It’s a place where, when it comes to climate change, there are wonderful positive things emerging, directions we can move forward—especially around fire.

CM: Why the removal of the dams? And why were the dams put there in the first place? The answer to one of those questions might reveal the answer to the other. Why were the dams put there in the first place, and why have people changed their minds and believe they need to be removed?

KN: In the US we had an era of dam building in the fifties, sixties, and seventies, and we see that happening around the world, too. Other places are still building large dams. But large dams have all kinds of ecological problems, social problems, human rights problems. While they are a source, in many cases, of significant amounts of energy—like the dams on the Columbia river—these dams [on the Klamath] are not that. The California Energy Commission has ruled that they produce a pretty negligible amount of energy. And yet the human rights and social and economic impacts are so great. That’s why they’re pointing towards removal at this time.

Connected are the ideas that we’ve had about how to manage the natural world. With climate change, we’re seeing that they haven’t worked—or that they’ve worked for very few people but created lots of social and ecological problems for the majority of us.

CM: People might be surprised to hear about the role Indigenous peoples play in fighting deregulation and exploitation of natural resources (people might be surprised to hear anything about Native Americans because we get so little news about what’s happening in Indian Country).

How big of a role do Indigenous peoples play in fighting against deregulation and opening up to profiteers of the environment?

KN: There are a variety of things. I’m non-Native. I’ve been working with the Karuk tribe for about fifteen years doing a variety of natural resource policy work. As you say, a lot of people don’t know a lot about what’s happening in Indian Country—although awareness is increasing. This book is part of my hope to be part of the momentum there.

Of course there are so many tribes and different people, like every group—but many tribes see the world quite differently from the broader non-Native public. That has to do with another thing we don’t talk a lot about, which is colonialism—and the way that communities have often been fighting against the US government for a very, very long time.

In the case of this dam removal: the dams were not put in place to help the Indigenous peoples. They do generate some power, but of the tribes in the area—Karuk and Urok—large percentages of people in their tribal territories have no power at all. And yet they are impacted very negatively, because these dams have destroyed salmon runs, and other river species as well. Indigenous people often have different viewpoints from the general public, in part because of their relationship with the state.

The United States was founded on principles of exterminating Indigenous people, so there’s a long history of mistrust and hostility.

CM: You write about how you were not taught much about your Native neighbors when you were going to school. To you, what explains why we are not taught much about Native Americans? I didn’t even know which Indigenous people lived in Chicago (Potawatomi) prior to European settlement.
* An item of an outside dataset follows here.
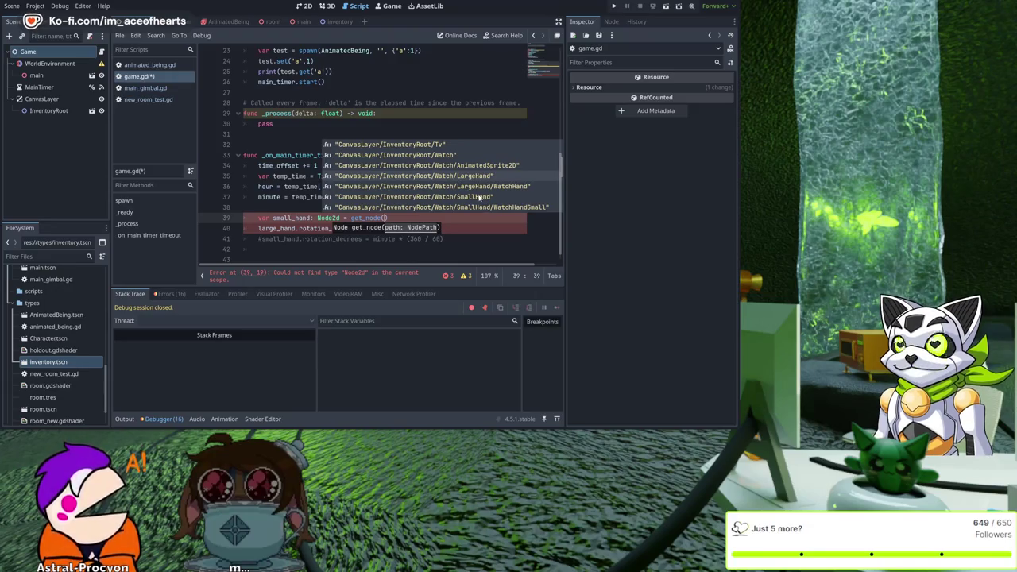
left_click(479, 197)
I didn’t learn that in school, I had to look it up. You’re an educator, and you have written extensively on climate change denialism. Why don’t we know something as simple as whose land we’re occupying?

You write about climate change denialism—do we also exist within colonial denialism as well?

The spiritual and ceremonial aspect of management is central. Within ceremonies, there are things that happen which set up management to occur in the right way, or “in a good way.”

KN: I would say yes to both. Starting with why we are not told: there is a theory that more and more people are becoming aware of the idea of settler colonialism, which is a kind of colonialism which happens when the colonizers come to stay. This is not so much the colonialism that happened in India or many African countries, but rather in the United States, Canada, Australia, New Zealand, and other places where settlers migrated to. On that form of colonialism, Patrick Wolfe’s essay is often cited (it was important, though many people are writing about settler colonialism): there’s an emphasis on elimination and erasure.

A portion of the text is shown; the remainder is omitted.